Pourtant, le chef de l’État a rappelé mardi que la peine de mort « n’a jamais rendu une société plus sûre »
car elle « ne dissuade pas ». « Cela a été montré, observé, mesuré »
, a-t-il martelé. « Elle n’a jamais eu la valeur dissuasive que certains pouvoirs, souvent autoritaires, qui la défendent, voudraient lui accorder. »
Une hausse des exécutions en 2025
Si 114 États ont définitivement abandonné la peine capitale, plusieurs pays sont marqués par une « résurgence des exécutions, employées comme outils de répression politique, de contrôle social ou de réponse aux crises sécuritaires »
, selon l’ambassadrice française pour les droits de l’homme, Isabelle Lonvis-Rome.
Mi-mai, Amnesty International publiait d’ailleurs ses chiffres sur la peine de mort dans le monde, soulignant une hausse alarmante au cours de l’année écoulée : au moins 2.707 exécutions dans 17 pays en 2025, contre 1.518 l’année précédente, soit une augmentation de 78%, alerte l’ONG. Des chiffres probablement inférieurs à la réalité en raison de l’opacité de certains pays sur ce type de données, comme la Chine.
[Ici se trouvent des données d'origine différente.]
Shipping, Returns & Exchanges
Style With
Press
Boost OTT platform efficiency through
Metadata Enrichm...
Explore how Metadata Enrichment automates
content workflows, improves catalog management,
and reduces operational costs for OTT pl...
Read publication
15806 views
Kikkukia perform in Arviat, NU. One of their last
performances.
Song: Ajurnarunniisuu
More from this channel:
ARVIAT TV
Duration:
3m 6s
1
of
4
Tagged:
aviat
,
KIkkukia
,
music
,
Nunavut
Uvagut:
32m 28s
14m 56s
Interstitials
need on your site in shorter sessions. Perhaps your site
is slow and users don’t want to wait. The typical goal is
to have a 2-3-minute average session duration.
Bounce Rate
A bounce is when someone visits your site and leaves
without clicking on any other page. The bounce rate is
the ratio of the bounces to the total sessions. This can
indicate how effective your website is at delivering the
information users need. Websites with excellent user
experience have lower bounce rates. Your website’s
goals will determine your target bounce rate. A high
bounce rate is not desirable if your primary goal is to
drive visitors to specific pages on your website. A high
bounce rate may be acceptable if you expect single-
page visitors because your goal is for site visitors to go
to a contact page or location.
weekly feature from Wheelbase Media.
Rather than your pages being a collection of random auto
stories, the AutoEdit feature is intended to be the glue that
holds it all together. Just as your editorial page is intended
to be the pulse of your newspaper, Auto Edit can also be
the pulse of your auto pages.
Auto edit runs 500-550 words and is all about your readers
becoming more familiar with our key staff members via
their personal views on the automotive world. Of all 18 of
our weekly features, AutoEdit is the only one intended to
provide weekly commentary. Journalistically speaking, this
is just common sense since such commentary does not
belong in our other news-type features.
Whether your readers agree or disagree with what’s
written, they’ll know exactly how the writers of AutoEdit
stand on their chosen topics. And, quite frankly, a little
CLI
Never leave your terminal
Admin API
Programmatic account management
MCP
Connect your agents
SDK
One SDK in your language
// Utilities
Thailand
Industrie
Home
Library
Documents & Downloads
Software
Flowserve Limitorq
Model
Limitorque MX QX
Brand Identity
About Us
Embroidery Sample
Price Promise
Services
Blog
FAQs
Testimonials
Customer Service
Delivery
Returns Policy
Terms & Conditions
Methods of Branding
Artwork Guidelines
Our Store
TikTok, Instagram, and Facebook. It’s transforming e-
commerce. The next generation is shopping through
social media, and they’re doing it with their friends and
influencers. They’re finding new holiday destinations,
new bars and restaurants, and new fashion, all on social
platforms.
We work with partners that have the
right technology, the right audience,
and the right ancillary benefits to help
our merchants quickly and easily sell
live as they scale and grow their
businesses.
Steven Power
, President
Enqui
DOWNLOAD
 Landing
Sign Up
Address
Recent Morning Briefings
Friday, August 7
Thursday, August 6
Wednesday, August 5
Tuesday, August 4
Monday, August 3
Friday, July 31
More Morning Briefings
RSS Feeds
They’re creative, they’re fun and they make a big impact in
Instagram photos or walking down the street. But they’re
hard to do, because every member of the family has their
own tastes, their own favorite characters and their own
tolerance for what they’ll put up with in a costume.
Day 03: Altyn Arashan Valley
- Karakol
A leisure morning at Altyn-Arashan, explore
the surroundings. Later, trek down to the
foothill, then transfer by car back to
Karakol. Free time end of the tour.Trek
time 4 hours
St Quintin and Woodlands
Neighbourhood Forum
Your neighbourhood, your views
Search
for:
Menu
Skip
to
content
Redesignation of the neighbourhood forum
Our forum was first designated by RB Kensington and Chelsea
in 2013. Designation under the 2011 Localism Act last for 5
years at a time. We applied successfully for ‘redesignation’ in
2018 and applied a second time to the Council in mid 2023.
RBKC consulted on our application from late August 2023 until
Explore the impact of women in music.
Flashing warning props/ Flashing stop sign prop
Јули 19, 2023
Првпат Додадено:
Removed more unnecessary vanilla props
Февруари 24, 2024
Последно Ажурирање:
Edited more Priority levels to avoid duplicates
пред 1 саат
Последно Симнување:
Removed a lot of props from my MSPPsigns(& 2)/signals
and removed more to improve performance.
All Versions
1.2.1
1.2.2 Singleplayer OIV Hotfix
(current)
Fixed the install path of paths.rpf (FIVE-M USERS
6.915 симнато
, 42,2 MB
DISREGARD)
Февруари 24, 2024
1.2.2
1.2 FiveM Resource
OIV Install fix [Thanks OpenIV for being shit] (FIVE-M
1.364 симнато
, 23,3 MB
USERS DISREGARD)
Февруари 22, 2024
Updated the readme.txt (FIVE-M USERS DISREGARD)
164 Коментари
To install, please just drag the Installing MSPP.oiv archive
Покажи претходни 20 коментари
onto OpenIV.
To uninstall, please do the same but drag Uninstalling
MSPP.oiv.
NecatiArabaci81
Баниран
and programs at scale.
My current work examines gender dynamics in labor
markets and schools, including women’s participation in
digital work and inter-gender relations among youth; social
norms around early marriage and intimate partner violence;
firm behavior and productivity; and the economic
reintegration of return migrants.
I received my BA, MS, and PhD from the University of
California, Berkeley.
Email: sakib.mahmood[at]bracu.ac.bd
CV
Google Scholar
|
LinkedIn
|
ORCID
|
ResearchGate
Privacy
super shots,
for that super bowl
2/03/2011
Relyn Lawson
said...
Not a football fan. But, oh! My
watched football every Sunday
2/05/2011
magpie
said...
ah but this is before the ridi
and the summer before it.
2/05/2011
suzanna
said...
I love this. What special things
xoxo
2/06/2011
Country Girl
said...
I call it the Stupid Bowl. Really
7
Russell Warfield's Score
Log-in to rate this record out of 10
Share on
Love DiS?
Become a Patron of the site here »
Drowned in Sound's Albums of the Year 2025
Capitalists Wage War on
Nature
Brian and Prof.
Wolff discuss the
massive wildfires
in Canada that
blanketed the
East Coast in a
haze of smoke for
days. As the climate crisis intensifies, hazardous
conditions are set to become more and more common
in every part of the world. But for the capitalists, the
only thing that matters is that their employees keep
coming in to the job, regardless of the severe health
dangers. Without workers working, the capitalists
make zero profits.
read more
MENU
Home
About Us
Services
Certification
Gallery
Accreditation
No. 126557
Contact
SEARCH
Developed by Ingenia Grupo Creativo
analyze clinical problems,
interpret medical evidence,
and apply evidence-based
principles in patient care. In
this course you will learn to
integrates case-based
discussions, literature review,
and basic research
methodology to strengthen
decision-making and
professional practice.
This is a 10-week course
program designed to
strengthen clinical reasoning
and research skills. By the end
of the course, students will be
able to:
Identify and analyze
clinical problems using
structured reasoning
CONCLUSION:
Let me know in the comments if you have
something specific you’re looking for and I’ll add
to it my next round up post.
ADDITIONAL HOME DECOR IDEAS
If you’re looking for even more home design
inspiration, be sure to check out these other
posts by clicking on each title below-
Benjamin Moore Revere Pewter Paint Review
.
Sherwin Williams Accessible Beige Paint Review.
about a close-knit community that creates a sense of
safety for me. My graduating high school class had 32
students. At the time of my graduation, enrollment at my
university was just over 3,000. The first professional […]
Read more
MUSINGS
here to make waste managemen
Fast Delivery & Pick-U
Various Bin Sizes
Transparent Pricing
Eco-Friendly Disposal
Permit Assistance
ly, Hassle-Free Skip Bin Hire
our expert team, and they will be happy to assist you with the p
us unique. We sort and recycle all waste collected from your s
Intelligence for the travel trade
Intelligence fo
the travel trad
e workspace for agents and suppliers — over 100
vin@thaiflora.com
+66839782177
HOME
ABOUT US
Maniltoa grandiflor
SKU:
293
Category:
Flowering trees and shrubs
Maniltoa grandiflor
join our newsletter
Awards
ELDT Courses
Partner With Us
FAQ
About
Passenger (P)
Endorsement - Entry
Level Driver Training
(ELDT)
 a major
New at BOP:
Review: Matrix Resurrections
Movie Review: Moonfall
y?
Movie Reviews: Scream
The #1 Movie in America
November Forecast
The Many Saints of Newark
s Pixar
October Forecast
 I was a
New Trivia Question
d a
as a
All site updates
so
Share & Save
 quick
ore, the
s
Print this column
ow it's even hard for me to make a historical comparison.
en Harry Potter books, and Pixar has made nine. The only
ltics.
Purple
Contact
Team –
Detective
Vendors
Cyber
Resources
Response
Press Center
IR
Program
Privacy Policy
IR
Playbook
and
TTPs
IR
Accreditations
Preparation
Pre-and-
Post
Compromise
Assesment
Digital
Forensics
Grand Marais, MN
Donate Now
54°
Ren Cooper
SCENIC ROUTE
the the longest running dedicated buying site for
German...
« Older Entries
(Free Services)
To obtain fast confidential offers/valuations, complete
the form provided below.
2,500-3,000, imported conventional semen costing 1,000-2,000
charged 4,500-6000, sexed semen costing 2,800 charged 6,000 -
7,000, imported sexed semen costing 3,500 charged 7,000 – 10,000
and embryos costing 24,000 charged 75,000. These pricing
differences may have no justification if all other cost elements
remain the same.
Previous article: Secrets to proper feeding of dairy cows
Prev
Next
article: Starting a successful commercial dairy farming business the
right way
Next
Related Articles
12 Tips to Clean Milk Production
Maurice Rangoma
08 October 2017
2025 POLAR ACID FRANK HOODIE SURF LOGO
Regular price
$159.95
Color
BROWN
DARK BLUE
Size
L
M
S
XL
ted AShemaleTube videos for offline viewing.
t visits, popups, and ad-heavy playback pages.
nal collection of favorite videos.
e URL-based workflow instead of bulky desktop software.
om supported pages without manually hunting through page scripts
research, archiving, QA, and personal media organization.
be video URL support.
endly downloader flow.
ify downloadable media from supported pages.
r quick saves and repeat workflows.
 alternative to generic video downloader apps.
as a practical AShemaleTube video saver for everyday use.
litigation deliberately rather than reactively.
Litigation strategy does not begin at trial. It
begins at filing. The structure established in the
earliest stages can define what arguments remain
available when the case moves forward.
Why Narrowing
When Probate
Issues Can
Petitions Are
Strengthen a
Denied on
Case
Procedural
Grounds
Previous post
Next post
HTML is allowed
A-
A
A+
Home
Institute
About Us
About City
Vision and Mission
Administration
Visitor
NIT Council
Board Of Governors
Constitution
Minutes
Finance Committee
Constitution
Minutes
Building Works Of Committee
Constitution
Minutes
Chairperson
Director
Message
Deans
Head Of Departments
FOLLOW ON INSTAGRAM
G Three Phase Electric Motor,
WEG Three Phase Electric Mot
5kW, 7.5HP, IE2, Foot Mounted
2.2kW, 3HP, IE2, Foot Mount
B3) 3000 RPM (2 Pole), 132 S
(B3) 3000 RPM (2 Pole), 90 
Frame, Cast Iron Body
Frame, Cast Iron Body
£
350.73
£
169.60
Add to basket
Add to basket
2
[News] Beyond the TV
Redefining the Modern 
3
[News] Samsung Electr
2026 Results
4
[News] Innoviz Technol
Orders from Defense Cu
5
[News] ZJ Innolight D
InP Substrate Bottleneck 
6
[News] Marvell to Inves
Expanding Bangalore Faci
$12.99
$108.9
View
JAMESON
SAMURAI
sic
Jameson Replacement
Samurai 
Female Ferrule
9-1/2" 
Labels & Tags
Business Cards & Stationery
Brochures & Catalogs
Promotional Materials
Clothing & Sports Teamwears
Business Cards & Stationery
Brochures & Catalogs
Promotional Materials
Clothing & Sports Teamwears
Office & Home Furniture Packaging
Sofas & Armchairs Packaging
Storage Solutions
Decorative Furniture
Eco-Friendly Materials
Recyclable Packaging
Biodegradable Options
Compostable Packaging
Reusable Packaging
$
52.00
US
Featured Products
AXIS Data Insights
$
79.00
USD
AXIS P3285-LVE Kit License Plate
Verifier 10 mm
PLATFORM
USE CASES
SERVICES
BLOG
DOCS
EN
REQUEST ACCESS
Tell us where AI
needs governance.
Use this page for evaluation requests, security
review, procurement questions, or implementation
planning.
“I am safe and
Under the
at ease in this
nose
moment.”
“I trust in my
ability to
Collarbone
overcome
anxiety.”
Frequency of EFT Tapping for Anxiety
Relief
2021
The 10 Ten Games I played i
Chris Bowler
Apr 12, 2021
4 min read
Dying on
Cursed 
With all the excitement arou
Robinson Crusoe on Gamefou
« Les chiffres mondiaux enregistrés par Amnesty International ne prennent donc pas en compte les milliers d’exécutions probablement réalisées en Chine, ni celles qui ont eu lieu au Viêt-Nam et en Corée du Nord, où l’organisation estime que le recours à la peine de mort a été massif »
, précise l’ONG.
Ensemble contre la peine de mort, organisatrice du congrès mondial, désigne la Chine, l’Iran, l’Arabie saoudite et l’Irak comme les quatre États ayant procédé au plus grand nombre d’exécutions en 2024.